Inundations from heavy rainfall and storm surges affect millions of people every year and cause billions of dollars of damage to homes, infrastructure and economies.
And the risks are rising as climate change causes more extreme precipitation and sea level rise, as exposed populations swell.
The new study, published in the journal Nature Communications, looked at global data on flood risks from the sea, rivers and rainfall, as well as population distribution and poverty estimates from the World Bank.
It found about 1.81 billion people — or 23 percent of the people on the planet — are directly exposed to floods of over 15 centimetres (six inches) in 1-in-100-year flooding.
“This would pose significant risks to lives and livelihoods, especially of vulnerable population groups,” the study said.
Overall, nearly 90 percent of those exposed to inundations live in lower or middle income countries, according to the study.
It also concluded the number of people living in poverty and under severe flood risk is “substantially higher than previously thought”.
Researchers found some $9.8 trillion of economic activity globally — around 12 percent of the global gross domestic product in 2020 — is located in areas exposed to severe flooding.
But they said concentrating simply on a monetary value could cause a bias of attention towards higher income countries and economic hubs.
“By accounting for the poverty levels of exposed populations, we show that low-income countries are disproportionately exposed to flood risks, while being more vulnerable to disastrous long-term impacts,” said the study by Jun Rentschler of the World Bank and colleagues.
Overall, the study estimated most people exposed to flooding — 1.24 billion — are in South and East Asia, with China and India accounting for over a third of the global total.
Some 780 million people living on under $5.50 a day are at risk from once-in-a-hundred-year floods, it found.
The research provides “the first global estimates of the interaction between exposure to flood risk, and poverty”, said Thomas McDermott, of the National University of Ireland Galway, in a linked commentary published in Nature Communications.
The authors said previous studies were often limited by geography or the type of flood risk assessed and had underestimated just how many people across the world are exposed.

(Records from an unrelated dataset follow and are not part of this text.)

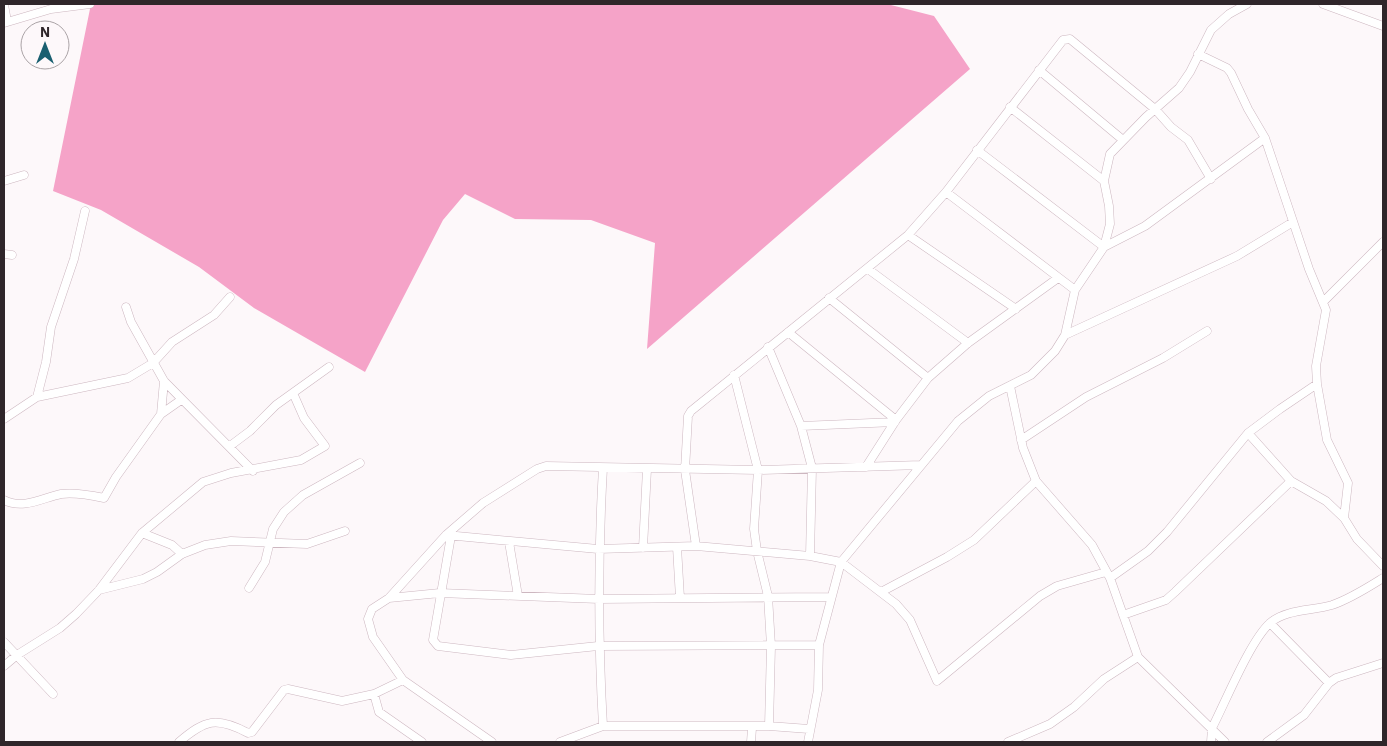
<svg xmlns="http://www.w3.org/2000/svg" width="1387" height="746" viewBox="0 0 1387 746" font-family="'IBM Plex Sans',sans-serif">
  <style>
    .forest { fill: #f5a3c8 }
    .lines { fill: none; stroke-linecap: round; stroke-linejoin: round }
    .minor-casing { stroke: #cdb7c0; stroke-width: 9 }
    .minor { stroke: #fff; stroke-width: 8 }
  </style>
  <rect width="100%" height="100%" fill="#fdf8fa"/>
  <path class="forest" d="M91,4H887L934,16L970,69L647,349L655,243L591,220L515,219L465,194L443,220L365,372L254,308L199,267L101,210L53,191Z"/>
  <g class="lines">
    <g class="minor-casing">
      <path id="minor" d="M1323,4L1383,26
        M4,5L7,21
        M4,23L51,9L90,4
        M1198,54L1227,68L1231,73L1248,109L1265,138L1309,269L1326,310L1316,366L1317,384L1327,440L1348,483L1344,518L1357,539L1383,566
        M1039,70L1123,140
        M1010,107L1104,181
        M977,150L1104,247L1145,226L1265,138
        M4,181L24,175
        M946,192L1075,290
        M908,235L1016,309
        M4,254L12,255
        M868,269L968,343
        M829,298L928,378
        M1323,302L1383,242
        M126,307L131,322L164,381L253,471
        M788,332L896,420
        M1065,335L1237,256L1293,222
        M768,347L801,426L895,422
        M734,375L758,470L754,529L757,551L768,596L771,646L769,726
        M1010,386L1023,448L1036,481L1092,545L1110,578L1138,657L1225,742
        M37,397L46,362L51,327L74,259L85,211
        M161,414L181,400
        M4,419L37,397L128,378L153,363L172,342L214,315L230,297
        M801,426L812,468L810,556
        M1248,433L1291,481L1326,501L1344,518
        M1021,440L1086,397L1163,358L1207,331
        M230,446L250,431L276,405L329,367
        M866,467L896,420L928,378L968,343L1058,278
        M603,468C598,554 598,640 603,726
        M4,500C23,510 42,498 61,494C75,492 90,495 104,498L116,477L161,414L164,381
        M142,533L172,545L182,554
        M446,535L598,549L696,546L810,556L841,562L896,604L910,620L937,681L1040,596L1057,586L1106,572
        M451,536L433,640L438,646L511,655L598,646L819,645
        M509,542L518,596
        M696,546L685,470L688,416L691,411L908,235L946,192L1063,40L1070,39L1155,109L1171,127L1188,140L1211,179
        M677,547L680,598
        M643,548L647,469
        M1110,578L1148,551L1167,532L1248,433L1280,409L1317,384
        M249,588L265,562L273,529L284,512L303,495L360,463
        M99,590L143,579L157,572L182,554L205,545L231,541L307,544L345,531
        M881,592L947,557L974,540L1036,481
        M389,598L440,593L599,599L831,597
        M1123,615L1166,600L1175,592L1291,481
        M1270,623L1329,683
        M4,642L53,694
        M4,666L17,655L60,628L76,614L99,590L142,533L203,482L231,473L301,460L325,446L304,418L293,393
        M374,694L379,712L422,742
        M179,742C205,720 216,716 248,733L252,732L284,690L288,689L342,701L374,694L403,680
        M492,742L403,680L373,637L368,619L372,609L389,598L446,535L483,503L537,469L546,466L758,470L921,465
        M560,742L603,726H769L809,729
        M751,742L752,728
        M808,742L818,690L819,645L841,562L958,421L989,396L1031,375L1055,351L1065,335L1075,290L1104,247L1110,224L1109,206L1104,181L1110,154L1146,117L1179,88L1190,72L1211,30L1229,14L1247,4
        M1008,742L1050,724L1074,707L1104,679L1138,657
        M1211,742L1212,728C1225,703 1250,641 1270,623C1286,609 1312,611 1332,605C1350,599 1367,588 1383,578
        M1267,742L1304,715L1329,683L1336,678L1383,663"/>
    </g>
    <use href="#minor" class="minor"/>
  </g>
  <rect width="1387" height="746" fill="none" stroke="#2f262a" stroke-width="10"/>
  <g transform="translate(45 45)"><circle r="24" fill="#fdf8fa" stroke="#aba4a7"/>
  <path d="M0-4L9 19L0 12L-9 19Z" fill="#195f70"/>
  <text y="-8" font-size="14" font-weight="bold" text-anchor="middle" fill="#2f262a">N</text>
  </g>
</svg>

“Climate change and risky urbanisation patterns are expected to further aggravate these risks in coming years,” they added.
According to World Weather Attribution, a network of scientists tracing the impacts of climate change, global warming has made extreme rainfall more common and more intense across most of the world.
This has likely made flooding more severe in these areas, although scientists stress the other human factors also play a part, such as decisions about where homes and infrastructure are built.
This month, record floods in southern China displaced more than half a million people.
In Bangladesh, the Red Cross said Tuesday seven million people are still in “desperate” need of shelter and aid after some of the heaviest rains in a century swelled rivers to record levels and inundated rural villages.